TASK DATA:
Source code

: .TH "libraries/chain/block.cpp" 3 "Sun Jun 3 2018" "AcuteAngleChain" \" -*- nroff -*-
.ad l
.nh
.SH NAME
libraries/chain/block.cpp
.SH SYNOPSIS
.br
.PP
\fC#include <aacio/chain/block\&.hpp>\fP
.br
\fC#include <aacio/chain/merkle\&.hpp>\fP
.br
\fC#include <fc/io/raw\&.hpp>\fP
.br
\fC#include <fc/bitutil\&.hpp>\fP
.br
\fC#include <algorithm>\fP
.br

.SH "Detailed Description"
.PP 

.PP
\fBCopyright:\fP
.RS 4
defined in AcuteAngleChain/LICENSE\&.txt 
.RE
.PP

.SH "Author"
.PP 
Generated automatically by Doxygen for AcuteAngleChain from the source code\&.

BRIEF: The entries must all be transcribed exactly.

SOLUTION TO THIS EXERCISE:
Source code

: .TH "libraries/chain/block.cpp" 3 "Sun Jun 3 2018" "AcuteAngleChain" \" -*- nroff -*-
.ad l
.nh
.SH NAME
libraries/chain/block.cpp
.SH SYNOPSIS
.br
.PP
\fC#include <aacio/chain/block\&.hpp>\fP
.br
\fC#include <aacio/chain/merkle\&.hpp>\fP
.br
\fC#include <fc/io/raw\&.hpp>\fP
.br
\fC#include <fc/bitutil\&.hpp>\fP
.br
\fC#include <algorithm>\fP
.br

.SH "Detailed Description"
.PP 

.PP
\fBCopyright:\fP
.RS 4
defined in AcuteAngleChain/LICENSE\&.txt 
.RE
.PP

.SH "Author"
.PP 
Generated automatically by Doxygen for AcuteAngleChain from the source code\&.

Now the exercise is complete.